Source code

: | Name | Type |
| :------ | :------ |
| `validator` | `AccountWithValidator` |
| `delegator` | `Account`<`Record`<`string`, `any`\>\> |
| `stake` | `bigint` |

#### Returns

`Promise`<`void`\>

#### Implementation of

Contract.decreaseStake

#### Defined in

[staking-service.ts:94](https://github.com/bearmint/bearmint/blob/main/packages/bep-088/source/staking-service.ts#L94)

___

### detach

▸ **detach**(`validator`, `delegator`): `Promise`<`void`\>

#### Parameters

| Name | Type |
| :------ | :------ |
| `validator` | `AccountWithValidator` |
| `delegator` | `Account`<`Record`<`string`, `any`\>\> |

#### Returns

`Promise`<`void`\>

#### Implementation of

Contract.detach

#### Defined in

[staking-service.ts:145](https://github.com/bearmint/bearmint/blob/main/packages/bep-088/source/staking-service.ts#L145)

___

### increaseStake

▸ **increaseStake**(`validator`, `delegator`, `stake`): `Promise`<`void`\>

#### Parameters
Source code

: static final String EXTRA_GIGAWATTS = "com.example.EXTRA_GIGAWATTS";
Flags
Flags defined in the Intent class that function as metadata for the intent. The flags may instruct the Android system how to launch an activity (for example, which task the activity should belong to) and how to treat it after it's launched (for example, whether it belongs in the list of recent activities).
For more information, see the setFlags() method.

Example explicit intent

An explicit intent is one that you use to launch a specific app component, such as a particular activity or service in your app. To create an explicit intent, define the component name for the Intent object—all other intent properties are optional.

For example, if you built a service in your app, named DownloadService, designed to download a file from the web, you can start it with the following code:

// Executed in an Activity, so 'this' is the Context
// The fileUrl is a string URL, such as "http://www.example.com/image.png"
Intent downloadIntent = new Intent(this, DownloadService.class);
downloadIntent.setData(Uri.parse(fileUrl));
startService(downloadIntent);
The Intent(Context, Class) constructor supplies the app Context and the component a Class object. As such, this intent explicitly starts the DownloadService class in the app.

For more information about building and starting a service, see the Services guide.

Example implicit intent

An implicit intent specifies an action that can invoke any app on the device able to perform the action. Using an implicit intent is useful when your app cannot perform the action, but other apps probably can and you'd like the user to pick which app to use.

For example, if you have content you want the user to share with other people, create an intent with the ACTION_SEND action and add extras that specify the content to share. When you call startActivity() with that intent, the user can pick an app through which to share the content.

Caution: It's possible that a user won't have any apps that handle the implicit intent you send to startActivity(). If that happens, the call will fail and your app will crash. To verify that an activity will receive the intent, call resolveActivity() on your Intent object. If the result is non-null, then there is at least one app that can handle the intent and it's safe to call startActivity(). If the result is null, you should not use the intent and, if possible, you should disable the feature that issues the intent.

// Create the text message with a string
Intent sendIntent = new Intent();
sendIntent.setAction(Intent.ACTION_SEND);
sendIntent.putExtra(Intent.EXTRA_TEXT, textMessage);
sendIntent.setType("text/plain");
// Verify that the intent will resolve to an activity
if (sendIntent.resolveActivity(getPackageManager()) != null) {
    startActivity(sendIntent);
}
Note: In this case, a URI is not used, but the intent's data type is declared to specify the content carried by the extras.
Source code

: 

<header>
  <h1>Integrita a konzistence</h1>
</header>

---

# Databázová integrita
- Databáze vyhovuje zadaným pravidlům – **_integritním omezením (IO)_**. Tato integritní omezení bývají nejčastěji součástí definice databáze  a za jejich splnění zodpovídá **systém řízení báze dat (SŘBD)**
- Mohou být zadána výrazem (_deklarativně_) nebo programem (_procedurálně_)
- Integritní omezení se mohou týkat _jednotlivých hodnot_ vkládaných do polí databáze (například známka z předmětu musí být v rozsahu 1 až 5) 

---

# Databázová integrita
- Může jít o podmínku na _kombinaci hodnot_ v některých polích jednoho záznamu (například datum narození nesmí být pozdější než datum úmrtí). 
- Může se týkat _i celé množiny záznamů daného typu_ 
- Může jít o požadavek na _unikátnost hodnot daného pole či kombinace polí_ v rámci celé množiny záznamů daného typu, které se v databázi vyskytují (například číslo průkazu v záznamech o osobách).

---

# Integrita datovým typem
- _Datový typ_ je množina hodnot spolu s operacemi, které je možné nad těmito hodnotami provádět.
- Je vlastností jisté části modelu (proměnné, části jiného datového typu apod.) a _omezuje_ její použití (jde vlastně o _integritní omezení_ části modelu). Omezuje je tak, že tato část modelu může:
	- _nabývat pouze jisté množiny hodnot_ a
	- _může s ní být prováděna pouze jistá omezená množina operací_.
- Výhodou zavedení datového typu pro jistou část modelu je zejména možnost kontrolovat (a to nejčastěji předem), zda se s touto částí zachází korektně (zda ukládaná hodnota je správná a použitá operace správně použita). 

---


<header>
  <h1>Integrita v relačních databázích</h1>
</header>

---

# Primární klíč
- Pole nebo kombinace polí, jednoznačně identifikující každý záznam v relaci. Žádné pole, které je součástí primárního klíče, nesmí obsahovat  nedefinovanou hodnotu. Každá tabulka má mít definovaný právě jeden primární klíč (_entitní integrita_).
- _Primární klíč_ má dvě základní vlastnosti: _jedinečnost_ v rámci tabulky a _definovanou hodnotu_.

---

• Task objective: Output the records verbatim, from the first line to the last.

• Output:
Source code

: | Name | Type |
| :------ | :------ |
| `validator` | `AccountWithValidator` |
| `delegator` | `Account`<`Record`<`string`, `any`\>\> |
| `stake` | `bigint` |

#### Returns

`Promise`<`void`\>

#### Implementation of

Contract.decreaseStake

#### Defined in

[staking-service.ts:94](https://github.com/bearmint/bearmint/blob/main/packages/bep-088/source/staking-service.ts#L94)

___

### detach

▸ **detach**(`validator`, `delegator`): `Promise`<`void`\>

#### Parameters

| Name | Type |
| :------ | :------ |
| `validator` | `AccountWithValidator` |
| `delegator` | `Account`<`Record`<`string`, `any`\>\> |

#### Returns

`Promise`<`void`\>

#### Implementation of

Contract.detach

#### Defined in

[staking-service.ts:145](https://github.com/bearmint/bearmint/blob/main/packages/bep-088/source/staking-service.ts#L145)

___

### increaseStake

▸ **increaseStake**(`validator`, `delegator`, `stake`): `Promise`<`void`\>

#### Parameters
Source code

: static final String EXTRA_GIGAWATTS = "com.example.EXTRA_GIGAWATTS";
Flags
Flags defined in the Intent class that function as metadata for the intent. The flags may instruct the Android system how to launch an activity (for example, which task the activity should belong to) and how to treat it after it's launched (for example, whether it belongs in the list of recent activities).
For more information, see the setFlags() method.

Example explicit intent

An explicit intent is one that you use to launch a specific app component, such as a particular activity or service in your app. To create an explicit intent, define the component name for the Intent object—all other intent properties are optional.

For example, if you built a service in your app, named DownloadService, designed to download a file from the web, you can start it with the following code:

// Executed in an Activity, so 'this' is the Context
// The fileUrl is a string URL, such as "http://www.example.com/image.png"
Intent downloadIntent = new Intent(this, DownloadService.class);
downloadIntent.setData(Uri.parse(fileUrl));
startService(downloadIntent);
The Intent(Context, Class) constructor supplies the app Context and the component a Class object. As such, this intent explicitly starts the DownloadService class in the app.

For more information about building and starting a service, see the Services guide.

Example implicit intent

An implicit intent specifies an action that can invoke any app on the device able to perform the action. Using an implicit intent is useful when your app cannot perform the action, but other apps probably can and you'd like the user to pick which app to use.

For example, if you have content you want the user to share with other people, create an intent with the ACTION_SEND action and add extras that specify the content to share. When you call startActivity() with that intent, the user can pick an app through which to share the content.

Caution: It's possible that a user won't have any apps that handle the implicit intent you send to startActivity(). If that happens, the call will fail and your app will crash. To verify that an activity will receive the intent, call resolveActivity() on your Intent object. If the result is non-null, then there is at least one app that can handle the intent and it's safe to call startActivity(). If the result is null, you should not use the intent and, if possible, you should disable the feature that issues the intent.

// Create the text message with a string
Intent sendIntent = new Intent();
sendIntent.setAction(Intent.ACTION_SEND);
sendIntent.putExtra(Intent.EXTRA_TEXT, textMessage);
sendIntent.setType("text/plain");
// Verify that the intent will resolve to an activity
if (sendIntent.resolveActivity(getPackageManager()) != null) {
    startActivity(sendIntent);
}
Note: In this case, a URI is not used, but the intent's data type is declared to specify the content carried by the extras.
Source code

: 

<header>
  <h1>Integrita a konzistence</h1>
</header>

---

# Databázová integrita
- Databáze vyhovuje zadaným pravidlům – **_integritním omezením (IO)_**. Tato integritní omezení bývají nejčastěji součástí definice databáze  a za jejich splnění zodpovídá **systém řízení báze dat (SŘBD)**
- Mohou být zadána výrazem (_deklarativně_) nebo programem (_procedurálně_)
- Integritní omezení se mohou týkat _jednotlivých hodnot_ vkládaných do polí databáze (například známka z předmětu musí být v rozsahu 1 až 5) 

---

# Databázová integrita
- Může jít o podmínku na _kombinaci hodnot_ v některých polích jednoho záznamu (například datum narození nesmí být pozdější než datum úmrtí). 
- Může se týkat _i celé množiny záznamů daného typu_ 
- Může jít o požadavek na _unikátnost hodnot daného pole či kombinace polí_ v rámci celé množiny záznamů daného typu, které se v databázi vyskytují (například číslo průkazu v záznamech o osobách).

---

# Integrita datovým typem
- _Datový typ_ je množina hodnot spolu s operacemi, které je možné nad těmito hodnotami provádět.
- Je vlastností jisté části modelu (proměnné, části jiného datového typu apod.) a _omezuje_ její použití (jde vlastně o _integritní omezení_ části modelu). Omezuje je tak, že tato část modelu může:
	- _nabývat pouze jisté množiny hodnot_ a
	- _může s ní být prováděna pouze jistá omezená množina operací_.
- Výhodou zavedení datového typu pro jistou část modelu je zejména možnost kontrolovat (a to nejčastěji předem), zda se s touto částí zachází korektně (zda ukládaná hodnota je správná a použitá operace správně použita). 

---


<header>
  <h1>Integrita v relačních databázích</h1>
</header>

---

# Primární klíč
- Pole nebo kombinace polí, jednoznačně identifikující každý záznam v relaci. Žádné pole, které je součástí primárního klíče, nesmí obsahovat  nedefinovanou hodnotu. Každá tabulka má mít definovaný právě jeden primární klíč (_entitní integrita_).
- _Primární klíč_ má dvě základní vlastnosti: _jedinečnost_ v rámci tabulky a _definovanou hodnotu_.

---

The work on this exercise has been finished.